- **TASK GOAL**
Where an entry below contains an image, skip the image and copy the rest exactly.
□ □ □ □ □
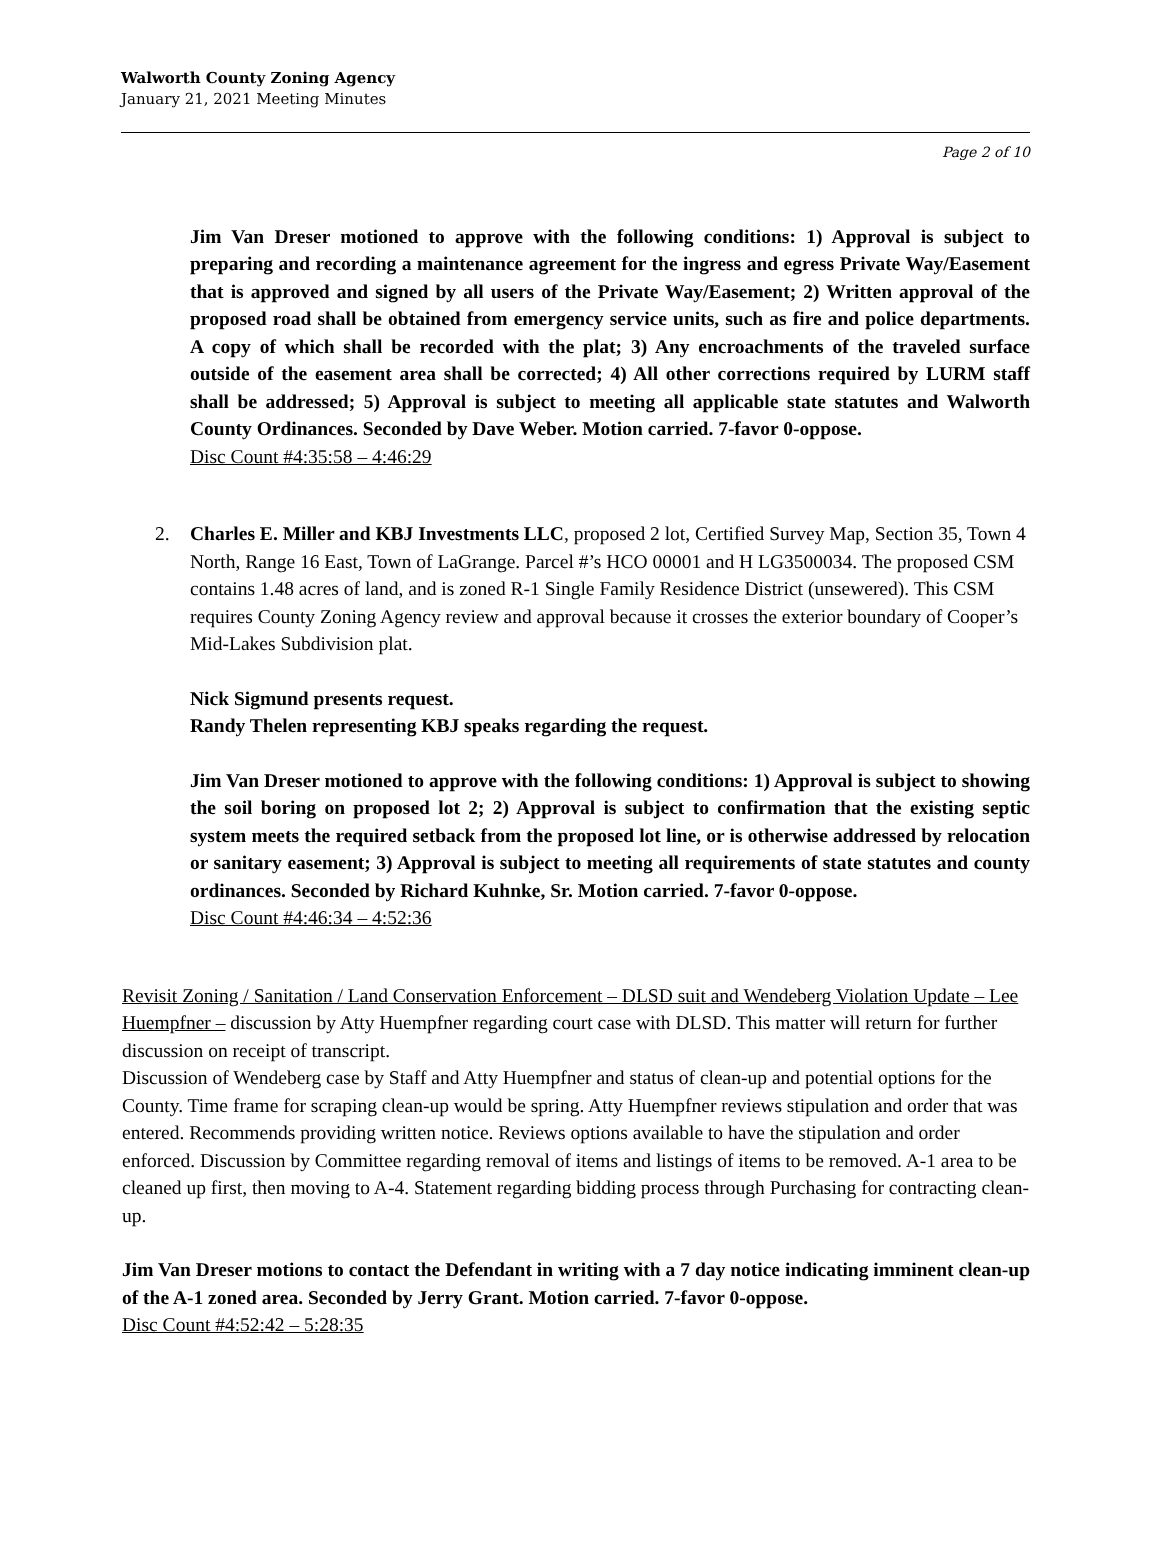Walworth County Zoning Agency
January 21, 2021 Meeting Minutes
Page 2 of 10
Jim Van Dreser motioned to approve with the following conditions: 1) Approval is subject to preparing and recording a maintenance agreement for the ingress and egress Private Way/Easement that is approved and signed by all users of the Private Way/Easement; 2) Written approval of the proposed road shall be obtained from emergency service units, such as fire and police departments. A copy of which shall be recorded with the plat; 3) Any encroachments of the traveled surface outside of the easement area shall be corrected; 4) All other corrections required by LURM staff shall be addressed; 5) Approval is subject to meeting all applicable state statutes and Walworth County Ordinances. Seconded by Dave Weber. Motion carried. 7-favor 0-oppose.
Disc Count #4:35:58 – 4:46:29
2. Charles E. Miller and KBJ Investments LLC, proposed 2 lot, Certified Survey Map, Section 35, Town 4 North, Range 16 East, Town of LaGrange. Parcel #’s HCO 00001 and H LG3500034. The proposed CSM contains 1.48 acres of land, and is zoned R-1 Single Family Residence District (unsewered). This CSM requires County Zoning Agency review and approval because it crosses the exterior boundary of Cooper’s Mid-Lakes Subdivision plat.
Nick Sigmund presents request.
Randy Thelen representing KBJ speaks regarding the request.
Jim Van Dreser motioned to approve with the following conditions: 1) Approval is subject to showing the soil boring on proposed lot 2; 2) Approval is subject to confirmation that the existing septic system meets the required setback from the proposed lot line, or is otherwise addressed by relocation or sanitary easement; 3) Approval is subject to meeting all requirements of state statutes and county ordinances. Seconded by Richard Kuhnke, Sr. Motion carried. 7-favor 0-oppose.
Disc Count #4:46:34 – 4:52:36
Revisit Zoning / Sanitation / Land Conservation Enforcement – DLSD suit and Wendeberg Violation Update – Lee Huempfner – discussion by Atty Huempfner regarding court case with DLSD. This matter will return for further discussion on receipt of transcript.
Discussion of Wendeberg case by Staff and Atty Huempfner and status of clean-up and potential options for the County. Time frame for scraping clean-up would be spring. Atty Huempfner reviews stipulation and order that was entered. Recommends providing written notice. Reviews options available to have the stipulation and order enforced. Discussion by Committee regarding removal of items and listings of items to be removed. A-1 area to be cleaned up first, then moving to A-4. Statement regarding bidding process through Purchasing for contracting clean-up.
Jim Van Dreser motions to contact the Defendant in writing with a 7 day notice indicating imminent clean-up of the A-1 zoned area. Seconded by Jerry Grant. Motion carried. 7-favor 0-oppose.
Disc Count #4:52:42 – 5:28:35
□ □ □ □ □
- **YOUR RESPONSE**
Walworth County Zoning Agency
January 21, 2021 Meeting Minutes
Page 2 of 10
Jim Van Dreser motioned to approve with the following conditions: 1) Approval is subject to preparing and recording a maintenance agreement for the ingress and egress Private Way/Easement that is approved and signed by all users of the Private Way/Easement; 2) Written approval of the proposed road shall be obtained from emergency service units, such as fire and police departments. A copy of which shall be recorded with the plat; 3) Any encroachments of the traveled surface outside of the easement area shall be corrected; 4) All other corrections required by LURM staff shall be addressed; 5) Approval is subject to meeting all applicable state statutes and Walworth County Ordinances. Seconded by Dave Weber. Motion carried. 7-favor 0-oppose.
Disc Count #4:35:58 – 4:46:29
2. Charles E. Miller and KBJ Investments LLC, proposed 2 lot, Certified Survey Map, Section 35, Town 4 North, Range 16 East, Town of LaGrange. Parcel #’s HCO 00001 and H LG3500034. The proposed CSM contains 1.48 acres of land, and is zoned R-1 Single Family Residence District (unsewered). This CSM requires County Zoning Agency review and approval because it crosses the exterior boundary of Cooper’s Mid-Lakes Subdivision plat.
Nick Sigmund presents request.
Randy Thelen representing KBJ speaks regarding the request.
Jim Van Dreser motioned to approve with the following conditions: 1) Approval is subject to showing the soil boring on proposed lot 2; 2) Approval is subject to confirmation that the existing septic system meets the required setback from the proposed lot line, or is otherwise addressed by relocation or sanitary easement; 3) Approval is subject to meeting all requirements of state statutes and county ordinances. Seconded by Richard Kuhnke, Sr. Motion carried. 7-favor 0-oppose.
Disc Count #4:46:34 – 4:52:36
Revisit Zoning / Sanitation / Land Conservation Enforcement – DLSD suit and Wendeberg Violation Update – Lee Huempfner – discussion by Atty Huempfner regarding court case with DLSD. This matter will return for further discussion on receipt of transcript.
Discussion of Wendeberg case by Staff and Atty Huempfner and status of clean-up and potential options for the County. Time frame for scraping clean-up would be spring. Atty Huempfner reviews stipulation and order that was entered. Recommends providing written notice. Reviews options available to have the stipulation and order enforced. Discussion by Committee regarding removal of items and listings of items to be removed. A-1 area to be cleaned up first, then moving to A-4. Statement regarding bidding process through Purchasing for contracting clean-up.
Jim Van Dreser motions to contact the Defendant in writing with a 7 day notice indicating imminent clean-up of the A-1 zoned area. Seconded by Jerry Grant. Motion carried. 7-favor 0-oppose.
Disc Count #4:52:42 – 5:28:35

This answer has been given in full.